Sunday, January 2, 2011

Form, Content, and the Rhetoric of Social Movements

In 1980, David Zarefsky warned that the way that rhetoricians studied social movements took for granted the agitations and discourses of a movement at their word. Namely, he said, what guaranteed that a social movement always existed outside the existing relays of power in a given political space besides its own claims to be a "social movement"? Rhetorical studies, he argued, risked deciding in advance what was and was not a social movement by assigning certain movement-specific content a transhistorical role indetermining the formal characteristics of what counted as a social movement.

Zarefsky's alternative was to always insist on historically situated studies of the rhetoric of particular controversies and demands. Through close historical analysis, one could presumably figure out at a given synchronic moment whether or not one was seeing an oppositional or hegemonic social movement. Zarefsky's form/content argument strikes me as absolutely correct: just saying you're a social movement doesn't make it so, and the left does not hold a monopoly on discourses of social agitation.

One is also tempted to fill out Zarefsky's objection through a recourse to post-structural theories of political space and identity. Namely, what is at stake in even announcing the existence of something like a "social movement" implies the existence of something like a total/fixed/settled field of the political and its constitutive discourses at a given moment. The danger, of course, is analagous to the recurrence of the "determination in the last instance" problem faced by those attempting to make critical gestures at the existence of structures without allowing those structures to pre-exist the political possibilities available to critics. That is, once you've established what a social movement is "against", that which it is "against" is thought to pre-exist the social movement and movements always occur in a kind of dialectical relationship on an existing political plane. The movements, however much they oppose what exists/is hegemonic, nevertheless have some of their radical oppositional potential drained by defining themselves oppositionally rather than producing their own independently intelligible discourse of appeal.

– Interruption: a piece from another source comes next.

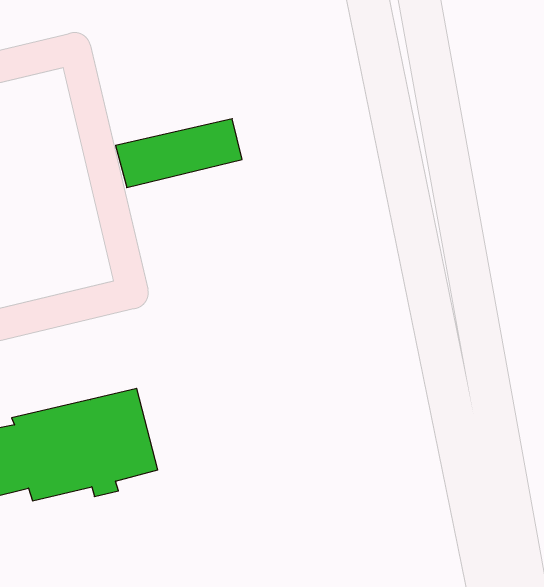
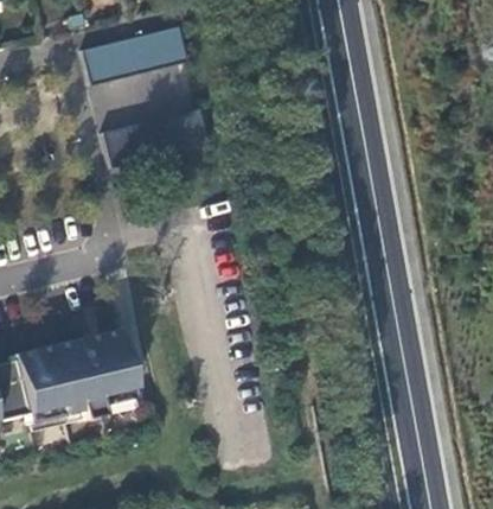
building: none -> [81,24,187,82]

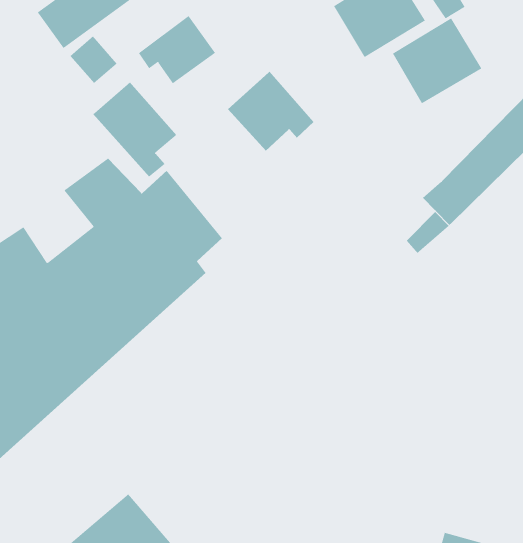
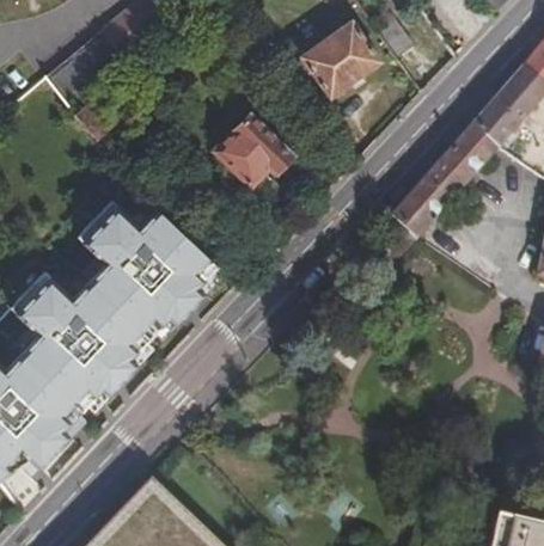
building: [138,15,216,84] -> none
building: [392,17,482,104] -> none
building: [92,81,177,177] -> none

To contextualize through criticism: one might think about how, for example, how ineffective on a large scale pro-socialism discourses in America are today. This is not because there is anything inherently unpersuasive about socialism: indeed, America has a long and glorious history of federally and state enacted "socialist" policies. It is, instead, because the American political imaginary coheres through an understanding of socialism that displaces and marks its discourses as alien to discourses of "Americanness" in the abstract. We can think of this as needing a kind of rhetorical means-testing: until a socialist policy is calcified in the realm of the political the presumption lies against its normative desireability. All of this operates under the presumption that something like "Americanness" exists, that it is known, and that it does a kind of natural/guaranteed work in producing a coherent political space.

Back to Zarefsky: how can we even begin to claim to know the contours of political space before we investigate it? I think that we cannot. All we can do is to inquire (following Foucault) after the conditions of discourse's intelligible enunciation. To do otherwise risks stipulating in advance that a certain something already exists as the antecedent to the discourses that exist, and in so-doing we might naturalize the existences of the very hegemonic discourses to which we are opposed. If we map progressive political content onto the form of social movements generically, we are left always doing criticism that produces social movements as outside an already established system. Once they are outside, there is a kind of historicized presumption against them. McGee was, as always, onto something like this before most with his seminal work on social movements. For now, careful of form and content!